The mall as living lab

The female computer voice offers carefully modulated instructions. “Turn left after exiting the second set of doors and then trail the left side wall. That wall will turn to the right for 10 feet and then to the left for 15 feet.“ These directions, from a downloadable recording designed to help guide blind people through a shopping centre in Roseville, Minnesota, offer a glimpse into the world of the disabled. And something similar will soon exist in Montreal’s Place Alexis Nihon.
Dr. Eva Kehayia, from McGill’s School of Physical and Occupational Therapy, and Dr. Bonnie Swaine from l’Université de Montréal’s École de Réadaptation, are the creators of the mall as living lab project (MALL). / Photo: Owen Egan

Research project to make commercial centres more accessible for the elderly and the disabled

By Katherine Gombay

The female computer voice offers carefully modulated instructions. “Turn left after exiting the second set of doors and then trail the left side wall. That wall will turn to the right for 10 feet and then to the left for 15 feet. “ These directions, from a downloadable recording designed to help guide blind people through a shopping centre in Roseville, Minnesota, offer a glimpse into the world of the disabled. Soon something similar will exist for Montreal’s Place Alexis Nihon. That’s because over the next four years, the owners of the mall have agreed to let it become a living lab to test ten pilot projects designed to make the shopping space more accessible and welcoming to both the elderly and to people with disabilities of all kinds.

The mall as living lab project (MALL) is the brainchild of Drs. Eva Kehayia, from McGill’s School of Physical and Occupational Therapy, and of Dr. Bonnie Swaine, a professor from l’Université de Montréal’s École de Réadaptation. They are also scientific directors at the Centre for Interdisciplinary Research in Rehabilitation (CRIR). They, together with their CRIR co-researchers and collaborators, realized that despite the fact that patients get retraining in how to navigate public spaces following an accident, once they are on their own many find it challenging to do so and become increasingly isolated. The same is true for both the elderly and for those with a variety of disabilities.

But something as simple as a change in wall colour can make a space more welcoming for the elderly and the visually impaired. “After age sixty we don’t see blue as well we used to,” explains Kehayia, “and glass stairs, which you see in some places, are difficult for people with visual disabilities to see clearly.” The international multidisciplinary group of CRIR researchers who are part of the project are likely to recommend changes to the mall owners that range from simple things like changing wall colour to more substantial transformations possibly to the surfaces of walls and floors, as well as adding ramps and widening corridors so that people in wheelchairs and mothers with strollers will be able to move about the space more freely. “It’s about feeling welcomed by the space itself,” says Kehayia.
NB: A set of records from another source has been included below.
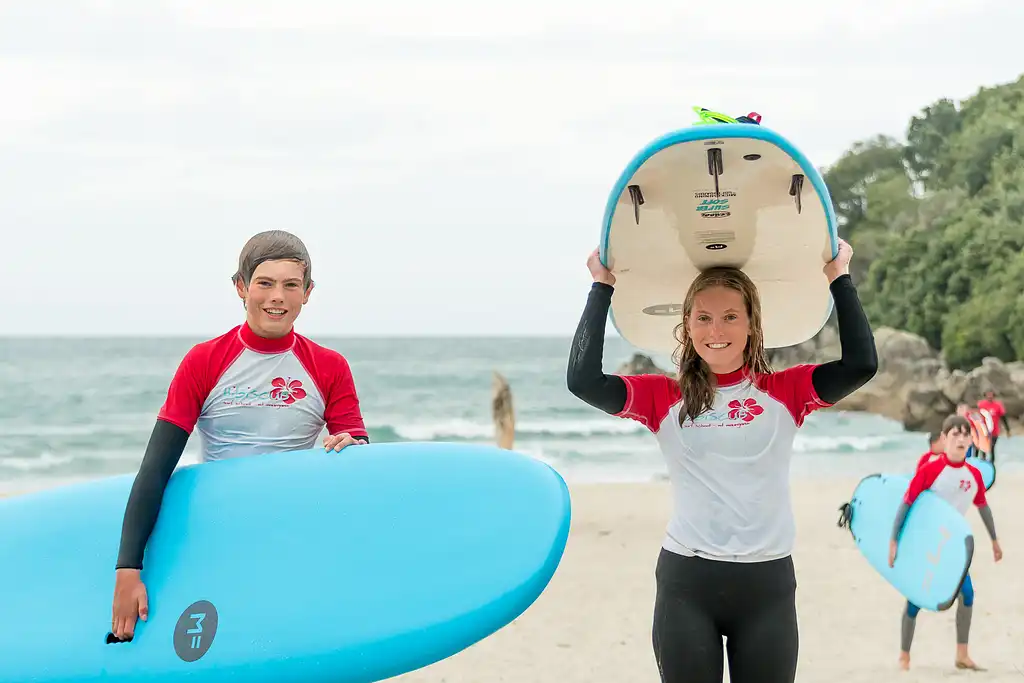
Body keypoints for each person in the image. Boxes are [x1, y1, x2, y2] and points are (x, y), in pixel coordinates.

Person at [566, 238, 877, 683]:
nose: (717, 330)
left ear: (752, 324)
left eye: (731, 317)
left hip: (766, 586)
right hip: (687, 584)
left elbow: (861, 364)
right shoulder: (662, 398)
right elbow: (583, 380)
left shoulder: (787, 391)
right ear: (687, 326)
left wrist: (838, 276)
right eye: (704, 318)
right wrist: (602, 286)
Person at [109, 230, 370, 642]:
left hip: (291, 531)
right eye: (264, 283)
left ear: (308, 292)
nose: (277, 297)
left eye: (290, 285)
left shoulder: (329, 366)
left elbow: (359, 463)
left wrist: (351, 448)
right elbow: (156, 468)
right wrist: (128, 569)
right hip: (216, 530)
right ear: (241, 287)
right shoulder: (205, 361)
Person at [889, 414, 1002, 672]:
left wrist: (994, 540)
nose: (961, 439)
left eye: (966, 434)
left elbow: (982, 506)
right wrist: (894, 540)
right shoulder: (930, 470)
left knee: (968, 595)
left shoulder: (973, 473)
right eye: (955, 434)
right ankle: (904, 655)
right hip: (928, 542)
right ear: (944, 439)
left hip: (953, 547)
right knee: (917, 598)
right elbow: (906, 502)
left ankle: (962, 654)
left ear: (971, 440)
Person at [977, 390, 1010, 463]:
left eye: (991, 395)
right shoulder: (981, 404)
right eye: (988, 395)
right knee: (984, 448)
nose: (989, 397)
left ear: (994, 396)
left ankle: (992, 464)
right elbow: (976, 417)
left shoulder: (998, 405)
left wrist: (1008, 429)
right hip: (983, 431)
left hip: (994, 431)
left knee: (992, 447)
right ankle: (983, 464)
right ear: (985, 396)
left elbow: (1003, 418)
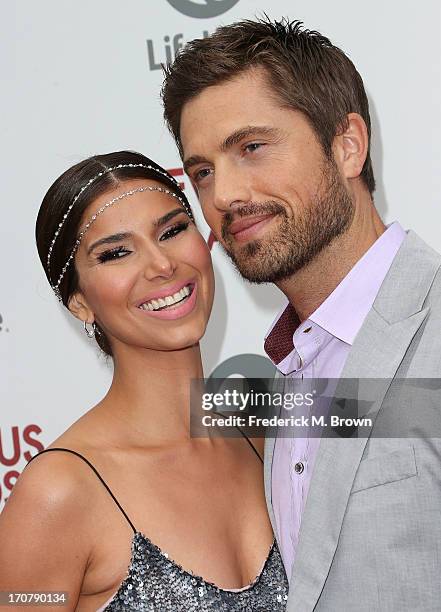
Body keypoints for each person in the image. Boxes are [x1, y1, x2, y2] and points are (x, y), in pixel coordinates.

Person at [161, 17, 441, 611]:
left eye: (252, 147)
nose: (225, 196)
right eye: (203, 171)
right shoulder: (291, 376)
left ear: (348, 145)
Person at [0, 151, 289, 610]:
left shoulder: (264, 424)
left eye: (172, 231)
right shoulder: (58, 494)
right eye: (116, 253)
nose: (161, 264)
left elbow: (413, 414)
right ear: (78, 302)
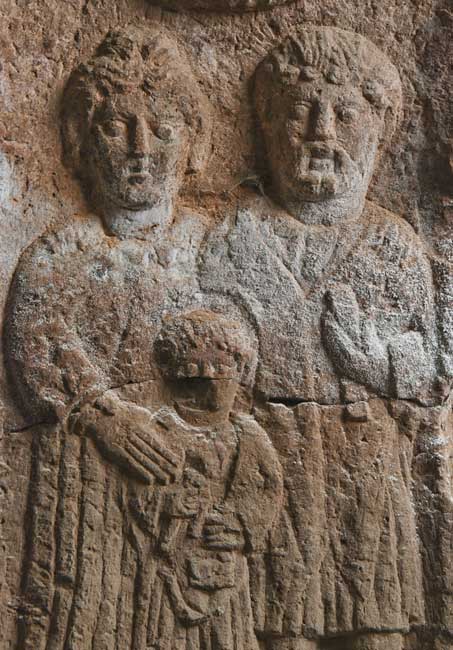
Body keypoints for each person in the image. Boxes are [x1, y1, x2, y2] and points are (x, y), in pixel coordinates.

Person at [200, 27, 436, 649]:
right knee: (281, 625)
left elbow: (429, 365)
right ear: (268, 125)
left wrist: (373, 361)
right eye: (300, 112)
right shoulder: (236, 235)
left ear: (377, 131)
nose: (321, 132)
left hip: (368, 458)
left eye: (344, 115)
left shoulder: (392, 242)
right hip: (268, 456)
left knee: (378, 623)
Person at [5, 26, 212, 650]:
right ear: (82, 140)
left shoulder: (216, 245)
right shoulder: (57, 255)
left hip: (194, 488)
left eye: (161, 127)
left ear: (193, 140)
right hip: (88, 487)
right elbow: (34, 346)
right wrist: (102, 416)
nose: (140, 149)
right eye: (117, 127)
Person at [74, 309, 284, 650]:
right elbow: (135, 495)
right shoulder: (159, 429)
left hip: (223, 565)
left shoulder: (247, 434)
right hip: (166, 569)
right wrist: (170, 505)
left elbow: (268, 488)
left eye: (220, 373)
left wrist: (244, 524)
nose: (209, 388)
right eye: (196, 376)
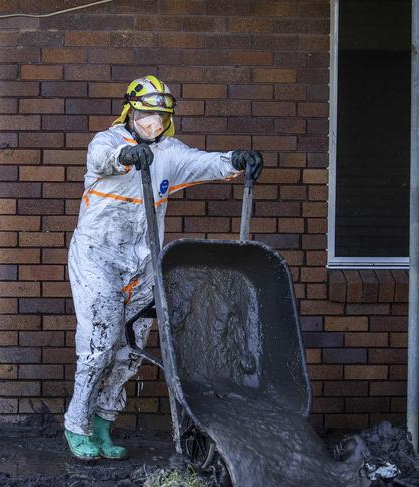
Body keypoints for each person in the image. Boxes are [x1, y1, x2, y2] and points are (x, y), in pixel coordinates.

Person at [64, 75, 263, 460]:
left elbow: (203, 163)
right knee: (100, 345)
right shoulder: (108, 142)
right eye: (143, 114)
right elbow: (100, 158)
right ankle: (77, 423)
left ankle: (105, 422)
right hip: (97, 259)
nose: (151, 122)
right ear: (129, 111)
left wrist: (235, 161)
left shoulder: (168, 153)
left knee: (131, 351)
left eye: (158, 116)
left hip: (142, 263)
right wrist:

The researchers will also be testing various devices to see how they correspond to the needs of the elderly and the disabled in this setting. These range from a “smart” wheelchair, able to recognize vocal commands, to talking signs and a virtual supermarket. But fully half the research in Place Alexis Nihon will focus on something that is far more nebulous, but just as important – making the elderly and the disabled feel at home. Kehayia explains, “It’s not only about making sure that there are changing rooms that can fit in a wheelchair, it’s also about training the people in shops in how to welcome elderly and disabled people, so that they can feel ‘this is an ok place for me to go, I do not feel excluded.’”

Because the owners of Place Alexis Nihon have been willing to embrace this experiment in accessibility this shopping centre is likely to become a much more welcoming place for all sorts of people, not just the disabled and the elderly.